Je l’emmène au restau­rant. Pas n’im­porte quel restau­rant, un réfec­toire. Deux cent per­son­nes dînent le long des tables et vont et vien­nent. Mon plateau à la main, je le devance. Je prends place à une table libre. Il me fait signe que ça ne va pas. Il marche au bout de la salle où il tire une chaise con­tre un mur, puis se met au ras de l’assi­ette de façon à être caché des autres per­son­nes :
- Là, je préfère comme ça.
Il m’ex­plique alors com­ment trafi­quer le boîti­er de ma Casio pour y couler de l’or de con­tre­bande et me donne des détails sur la façon dont il con­vient de se com­porter envers les autorités douanières du Kivu.

Rencontre

Ren­con­tre avec des résis­tants à Flu­men. Beau­coup moins engagé qu’il ne le sont, mais plus pes­simiste, je doute jusqu’au dernier moment: vien­dront-ils? A l’heure con­v­enue, ils sont là, tous qua­tre, devant une mai­son de pier­res. Je ne con­nais pas leur physique, ils ne con­nais­sent pas le mien. L’at­ti­tude suf­fit. Sans hési­ta­tion, nous nous recon­nais­sons. Nous prenons un café en plein soleil. Les pre­mières min­utes, aucune opin­ion poli­tique n’est proférée. Cha­cun fait, sous pré­texte de cour­toisie, de la recon­nais­sance.
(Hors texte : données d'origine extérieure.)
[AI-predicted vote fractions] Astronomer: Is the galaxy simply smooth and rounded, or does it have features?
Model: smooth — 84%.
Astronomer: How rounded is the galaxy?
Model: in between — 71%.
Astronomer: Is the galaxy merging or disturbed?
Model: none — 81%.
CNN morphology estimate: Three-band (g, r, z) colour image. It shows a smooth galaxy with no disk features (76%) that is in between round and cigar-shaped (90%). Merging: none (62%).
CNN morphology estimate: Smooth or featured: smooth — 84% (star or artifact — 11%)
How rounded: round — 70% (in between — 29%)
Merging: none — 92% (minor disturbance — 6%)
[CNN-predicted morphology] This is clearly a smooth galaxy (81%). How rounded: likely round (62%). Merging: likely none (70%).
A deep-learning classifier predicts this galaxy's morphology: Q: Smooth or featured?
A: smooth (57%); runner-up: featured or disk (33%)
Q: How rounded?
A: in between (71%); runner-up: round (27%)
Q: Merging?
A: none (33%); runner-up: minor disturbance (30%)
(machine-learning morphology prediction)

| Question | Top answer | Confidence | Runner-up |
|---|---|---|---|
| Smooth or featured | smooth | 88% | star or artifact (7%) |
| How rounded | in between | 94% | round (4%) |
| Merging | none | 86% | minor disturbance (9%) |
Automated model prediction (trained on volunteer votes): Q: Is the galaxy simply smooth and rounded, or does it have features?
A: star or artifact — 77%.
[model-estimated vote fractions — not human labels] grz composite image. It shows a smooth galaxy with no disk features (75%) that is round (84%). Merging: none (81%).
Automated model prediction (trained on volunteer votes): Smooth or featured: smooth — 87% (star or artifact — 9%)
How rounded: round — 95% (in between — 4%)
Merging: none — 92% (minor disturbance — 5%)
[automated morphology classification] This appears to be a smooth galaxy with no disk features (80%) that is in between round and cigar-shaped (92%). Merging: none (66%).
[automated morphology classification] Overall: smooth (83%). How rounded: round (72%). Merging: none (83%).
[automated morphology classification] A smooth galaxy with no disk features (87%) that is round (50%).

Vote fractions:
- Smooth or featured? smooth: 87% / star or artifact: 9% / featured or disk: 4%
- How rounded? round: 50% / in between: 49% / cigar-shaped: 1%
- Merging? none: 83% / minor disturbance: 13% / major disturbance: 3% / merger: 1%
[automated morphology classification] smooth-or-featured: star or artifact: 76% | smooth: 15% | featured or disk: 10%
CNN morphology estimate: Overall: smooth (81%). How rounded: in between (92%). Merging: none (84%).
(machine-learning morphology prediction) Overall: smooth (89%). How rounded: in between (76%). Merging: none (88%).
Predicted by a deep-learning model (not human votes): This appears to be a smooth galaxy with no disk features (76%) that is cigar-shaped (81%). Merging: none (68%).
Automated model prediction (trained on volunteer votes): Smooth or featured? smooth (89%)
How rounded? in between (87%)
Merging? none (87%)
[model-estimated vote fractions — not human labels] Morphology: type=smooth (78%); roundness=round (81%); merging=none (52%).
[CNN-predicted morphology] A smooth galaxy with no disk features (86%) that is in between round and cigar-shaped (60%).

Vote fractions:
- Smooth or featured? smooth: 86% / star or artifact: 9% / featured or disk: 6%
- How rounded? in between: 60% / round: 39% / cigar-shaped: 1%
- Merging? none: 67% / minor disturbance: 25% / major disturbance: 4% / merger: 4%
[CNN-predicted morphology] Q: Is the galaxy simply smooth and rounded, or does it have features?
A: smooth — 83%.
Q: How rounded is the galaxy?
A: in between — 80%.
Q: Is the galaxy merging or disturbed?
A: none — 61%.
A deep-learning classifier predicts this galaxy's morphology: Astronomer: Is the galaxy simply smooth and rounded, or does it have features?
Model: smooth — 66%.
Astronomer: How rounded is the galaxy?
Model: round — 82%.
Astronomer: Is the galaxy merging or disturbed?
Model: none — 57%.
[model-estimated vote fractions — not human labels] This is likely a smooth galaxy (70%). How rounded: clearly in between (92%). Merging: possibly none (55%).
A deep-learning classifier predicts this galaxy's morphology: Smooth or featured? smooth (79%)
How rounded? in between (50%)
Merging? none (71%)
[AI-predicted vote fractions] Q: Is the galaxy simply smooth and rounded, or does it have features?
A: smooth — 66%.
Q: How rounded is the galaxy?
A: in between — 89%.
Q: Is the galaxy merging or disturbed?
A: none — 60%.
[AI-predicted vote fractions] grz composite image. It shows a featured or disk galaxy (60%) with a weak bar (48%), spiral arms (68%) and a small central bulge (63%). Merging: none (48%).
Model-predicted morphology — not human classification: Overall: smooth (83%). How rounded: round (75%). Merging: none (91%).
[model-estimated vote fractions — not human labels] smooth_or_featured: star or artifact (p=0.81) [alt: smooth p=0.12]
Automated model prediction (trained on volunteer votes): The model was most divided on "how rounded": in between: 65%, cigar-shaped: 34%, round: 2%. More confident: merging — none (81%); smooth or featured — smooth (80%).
Trois heures plus tard, au moment de se sépar­er, le con­tact est bien avancé. Dans le cours de la con­ver­sa­tion, d’in­nom­brables anec­dotes sur les pra­tiques de l’en­ne­mi ont été partagées: elles ser­vent autant à mesur­er les nuances idéologiques de cha­cun qu’ à cern­er l’ob­jec­tif commun.

Déni

Le déni de réal­ité peut être con­sid­éré comme la pre­mière occur­rence de mal­adie men­tale provo­quée dans un but poli­tique. Le navire coule; les rats quit­tent le navire. Ques­tion d’in­stinct. Pour ce qui est de l’homme, il a encore le bon sens. Mais ses proces­sus sont blo­qués par déni. Et quand par hasard les con­tenus affleurent à la con­science, ils sont détru­its. Donc le navire coule; l’in­di­vidu sait qu’il coule avec le navire; il juge que tout va bien ; le bien-fondé de ce juge­ment est véri­fié par l’opin­ion con­ver­gente des autres indi­vidus lesquels pra­tiquent le même déni. Après le bon sens, c’est donc l’in­stinct qui a été détru­it chez l’adulte occi­den­tal, et cela, mir­a­cle du temps-lumière, vitesse à laque­lle cir­cu­lent les paque­ts d’in­for­ma­tions à tra­vers les réseaux numériques, en l’e­space de vingt ans.